12. The vehicle of claim 11, wherein the third forgetting factor is differently determined based on a difference between the first estimated weight information and the second estimated weight information, and
wherein the second forgetting factor has a lower forgetting feature than the first forgetting factor.
13. The vehicle of claim 11, wherein the at least one instruction is configured to cause, when executed by the processor, the vehicle to:
determine whether there is an aggressive update request for the third weight estimation, based on at least one of an operation state of the vehicle, a weight estimation error state related to a divergence state of the first weight estimation, or a difference between the first estimated weight information and the second estimated weight information, and
apply, based on the aggressive update request, an aggressive forgetting factor to the third forgetting factor, wherein the aggressive forgetting factor indicates a forgetting feature associated with an increased forgetting rate, and
determine the third estimated weight information by determining, by an aggressive update of the third weight estimation, the third estimated weight information based on the vehicle data.

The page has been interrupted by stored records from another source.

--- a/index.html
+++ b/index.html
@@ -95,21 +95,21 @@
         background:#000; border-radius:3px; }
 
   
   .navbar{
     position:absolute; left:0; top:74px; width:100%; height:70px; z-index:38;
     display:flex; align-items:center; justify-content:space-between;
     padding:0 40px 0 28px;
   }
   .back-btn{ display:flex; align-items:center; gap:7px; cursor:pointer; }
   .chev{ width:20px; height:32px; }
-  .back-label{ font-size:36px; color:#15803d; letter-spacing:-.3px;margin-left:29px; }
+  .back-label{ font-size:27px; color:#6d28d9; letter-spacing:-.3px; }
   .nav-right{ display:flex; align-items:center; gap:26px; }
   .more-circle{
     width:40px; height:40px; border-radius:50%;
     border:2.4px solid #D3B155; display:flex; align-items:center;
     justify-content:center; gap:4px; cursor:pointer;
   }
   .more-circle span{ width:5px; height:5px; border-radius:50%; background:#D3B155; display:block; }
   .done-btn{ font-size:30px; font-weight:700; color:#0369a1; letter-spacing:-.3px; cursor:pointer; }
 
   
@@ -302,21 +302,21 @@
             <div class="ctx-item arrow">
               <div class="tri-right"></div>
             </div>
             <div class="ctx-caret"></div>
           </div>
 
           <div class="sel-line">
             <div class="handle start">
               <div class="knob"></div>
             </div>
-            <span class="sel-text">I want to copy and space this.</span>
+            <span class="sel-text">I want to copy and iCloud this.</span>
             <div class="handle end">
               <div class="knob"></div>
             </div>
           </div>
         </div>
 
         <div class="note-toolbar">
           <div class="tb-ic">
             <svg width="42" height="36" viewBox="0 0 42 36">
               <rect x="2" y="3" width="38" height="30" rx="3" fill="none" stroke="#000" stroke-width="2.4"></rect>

14. The vehicle of claim 11, wherein the at least one instruction is configured to cause, when executed by the processor, the vehicle to:
determine whether there is an aggressive update request for the third weight estimation, based on at least one of an operation state of the vehicle, a weight estimation error state related to a divergence state of the first weight estimation, or a difference between the first estimated weight information and the second estimated weight information; and
determine the third forgetting factor by determining the third forgetting factor based on a determination that the aggressive update request is absent, and
wherein a conservative forgetting factor is applied to the third forgetting factor, and wherein the conservative forgetting factor indicates a forgetting feature associated with a decreased forgetting rate.

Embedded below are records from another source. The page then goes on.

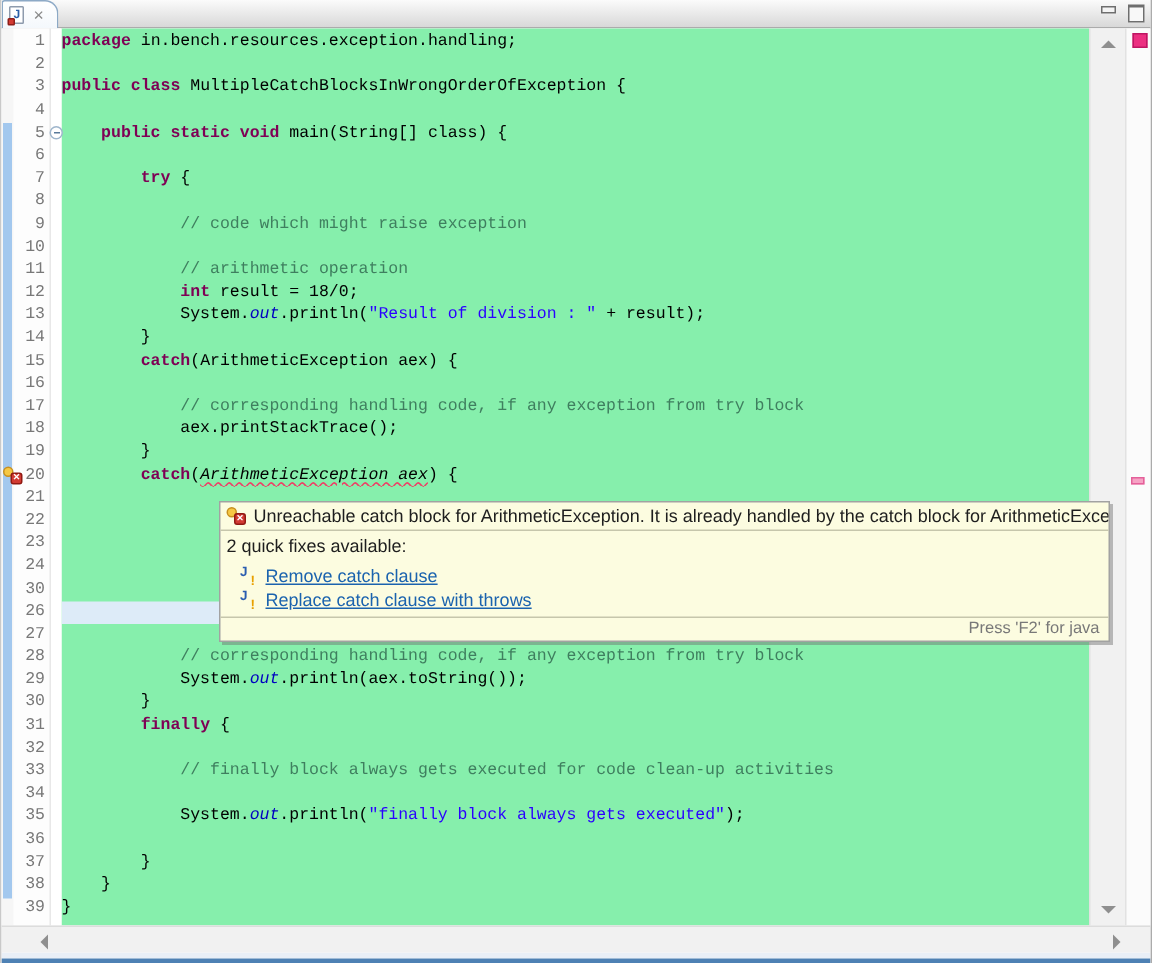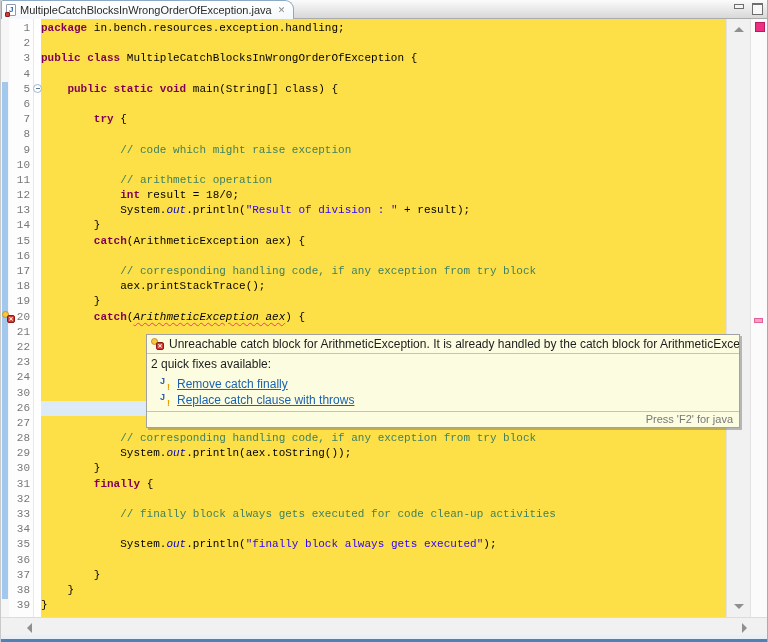--- a/index.html
+++ b/index.html
@@ -45,21 +45,21 @@
   .num-col { width:25px; flex:0 0 auto; background:#FDFDFD; border-right:1px solid #E8E8E8;
              padding-top:2px; font:11px/15.2px "Liberation Mono", monospace;
              color:var(--line-number); text-align:right; }
   .num-row { height:15.2px; padding-right:3px; }
   .fold-col { width:7px; flex:0 0 auto; background:#fff; position:relative; padding-top:2px; }
   .fold-row { height:15.2px; position:relative; }
   .fold-marker { position:absolute; left:-1px; top:2px; width:9px; height:9px; background:#fff;
                  border:1px solid #9FB6CC; border-radius:50%; }
   .fold-marker::after { content:""; position:absolute; left:2px; top:3px; width:4px; height:1px;
                         background:#5A7A9A; }
-  .code-col { flex:1 1 auto; background:#fde047; padding-top:2px; overflow:hidden;
+  .code-col { flex:1 1 auto; background:#86efac; padding-top:2px; overflow:hidden;
               font:11px/15.2px "Liberation Mono", monospace; color:#000; }
   .code-line { height:15.2px; white-space:pre; }
   .code-line.current { background:var(--current-line); }
   .kw  { color:var(--keyword); font-weight:bold; }
   .cm  { color:var(--comment); }
   .str { color:var(--string); }
   .fld { color:var(--static-field); font-style:italic; }
   .err-sq { text-decoration:underline wavy var(--squiggle); text-decoration-thickness:1px;
             text-underline-offset:2px;font-style:italic; }
 
@@ -110,21 +110,20 @@
 <body>
 
 <div class="app">
 
   <div class="tabbar">
     <div class="tab">
       <span class="file-icon">
           <i>J</i>
           <b></b>
         </span>
-      <span>MultipleCatchBlocksInWrongOrderOfException.java</span>
       <span class="tab-close">✕</span>
     </div>
     <div class="win-ctrls">
       <span class="min-btn"></span>
       <span class="max-btn"></span>
     </div>
   </div>
 
   <div class="editor">
     <div class="ruler-col" id="ruler-col">
@@ -285,21 +284,21 @@
       <span>Unreachable catch block for ArithmeticException. It is already handled by the catch block for ArithmeticException</span>
     </div>
     <div class="tt-body">
       <div class="tt-label">2 quick fixes available:</div>
       <div id="fix-list">
           <div class="tt-fix-row">
             <span class="qf-icon">
               <i>J</i>
               <b>!</b>
             </span>
-            <span class="tt-link">Remove catch finally</span>
+            <span class="tt-link">Remove catch clause</span>
           </div>
           <div class="tt-fix-row">
             <span class="qf-icon">
               <i>J</i>
               <b>!</b>
             </span>
             <span class="tt-link">Replace catch clause with throws</span>
           </div>
         </div>
     </div>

15. The vehicle of claim 13, wherein the aggressive update of the third weight estimation is performed a predetermined number of times, and
wherein the at least one instruction is configured to cause, when executed by the processor, the vehicle to determine the third estimated weight information by determining the third estimated weight information, after the aggressive update of the third weight estimation.
16. The vehicle of claim 13, wherein the operation state of the vehicle comprises a state of transition from an OFF state to an ON state.

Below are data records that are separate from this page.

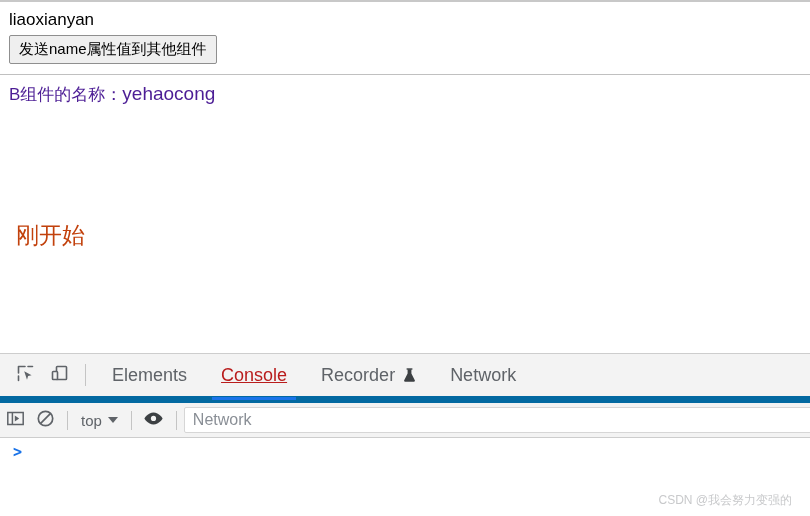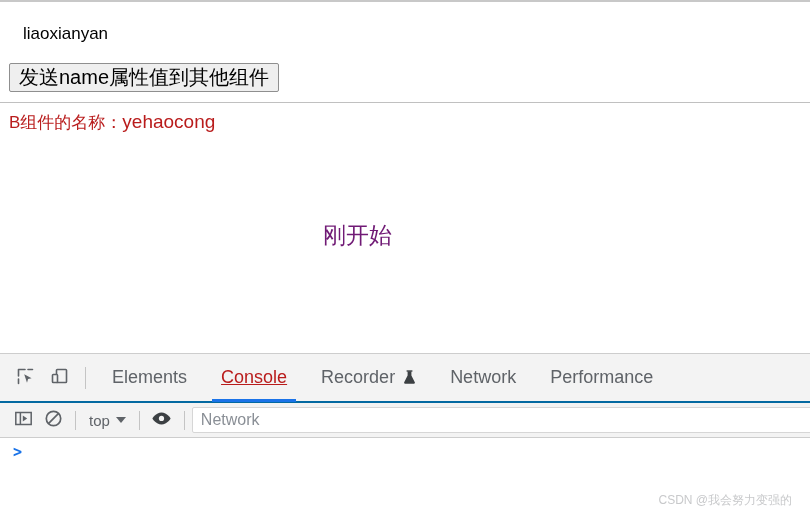--- a/index.html
+++ b/index.html
@@ -18,33 +18,33 @@
     position: absolute;
     left: 0; top: 0;
     width: 810px;
     height: 353px;
     background: #ffffff;
     border-top: 2px solid #c8c8c8;
     overflow: hidden;
   }
 
   .app-title {
-    margin: 14px;
+    margin: 0;
     padding: 7px 0 0 9px;
     font-size: 17px;
     line-height: 21px;
     color: #000000;
     font-weight: normal;
   }
 
   .send-btn {
     margin: 5px 0 0 9px;
     padding: 4px 9px 5px 9px;
     font-family: "Liberation Sans", "DejaVu Sans", sans-serif;
-    font-size: 20px;
+    font-size: 15px;
     line-height: 18px;
     color: #000000;
     background: #efefef;
     border: 1px solid #8f8f8f;
     border-radius: 2px;
     cursor: pointer;
   }
 
   .divider-rule {
     margin: 10px 0 0 0;
@@ -52,35 +52,35 @@
     border: 0;
     border-top: 1px solid #c0c0c0;
     width: 100%;
   }
 
   .comp-line {
     margin: 0;
     padding: 0 0 0 9px;
     font-size: 17px;
     line-height: 23px;
-    color: #b91c1c;
+    color: #4c1d95;
     white-space: pre;
   }
   .comp-line.first { padding-top: 7px; }
   .comp-value { font-size: 19px; }
 
   .highlight-text {
     position: absolute;
-    left: 0;
+    left: 16px;
     top: 218px;
     width: 715px;
-    text-align: center;
+    text-align: left;
     font-size: 23px;
     line-height: 30px;
-    color: #701a75;
+    color: #c2410c;
   }
 
   
   #devtools {
     position: absolute;
     left: 0;
     top: 353px;
     width: 810px;
     height: 163px;
     background: #ffffff;
@@ -89,21 +89,21 @@
     overflow: hidden;
   }
 
   
   .dt-tabstrip {
     position: relative;
     display: flex;
     align-items: center;
     height: 49px;
     background: #f3f3f3;
-    border-bottom: 2px solid #0369a1;
+    border-bottom: 7px solid #0369a1;
   }
 
   .dt-icon-btn {
     width: 34px;
     height: 34px;
     display: flex;
     align-items: center;
     justify-content: center;
     cursor: pointer;
     flex: none;
@@ -146,21 +146,21 @@
     align-items: center;
   }
 
   
   .dt-console-toolbar {
     display: flex;
     align-items: center;
     height: 35px;
     background: #f3f3f3;
     border-bottom: 1px solid #cdcdcd;
-    padding-left: 8px;
+    padding-left: 0;
   }
   .ctb-btn {
     width: 30px;
     height: 28px;
     display: flex;
     align-items: center;
     justify-content: center;
     cursor: pointer;
     flex: none;
   }
@@ -289,23 +289,20 @@
           <rect x="3.6" y="0.3" width="5.8" height="1.4" fill="#3c4043"></rect>
         </svg>
       </span>
     </div>
 
 
     <div class="dt-tab">
       <span class="tab-label">Network</span>
     </div>
 
-    <div class="dt-tab">
-      <span class="tab-label">Performance</span>
-    </div>
   </div>
 
   <div class="dt-console-toolbar">
 
     <div class="ctb-btn">
       <span>
         <svg width="19" height="19" viewBox="0 0 19 19">
           <rect x="1.8" y="3.5" width="15.4" height="12" stroke="#5f6368" stroke-width="1.5" fill="none"></rect>
           <line x1="6.4" y1="3.5" x2="6.4" y2="15.5" stroke="#5f6368" stroke-width="1.5"></line>
           <path d="M8.8 6.6 L13.2 9.5 L8.8 12.4 Z" fill="#5f6368"></path>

17. The vehicle of claim 13, wherein the weight estimation error state comprises the first weight estimation being a divergent state, wherein a standard deviation of the first estimated weight information is greater than a deviation reference value based on an acceleration offset caused by a gradient, on which the vehicle is running, or a replaced component of the vehicle.
18. The vehicle of claim 17, wherein the at least one instruction is configured to cause, when executed by the processor, the vehicle to correct the acceleration offset before determining the third estimated weight information by the aggressive update of the third weight estimation, and
wherein the aggressive update of the third weight estimation is performed after the acceleration offset is corrected.
19. The vehicle of claim 13, wherein the at least one instruction is configured to cause, when executed by the processor, the vehicle to activate the aggressive update request, based on a successive difference between the first estimated weight information and the second estimated weight information being greater than a threshold difference, and wherein the successive difference is determined in time series.
20. The vehicle of claim 13, wherein the at least one instruction is configured to cause, when executed by the processor, the vehicle to perform an update of the first weight estimation and the second weight estimation while the aggressive update of the third weight estimation is being performed.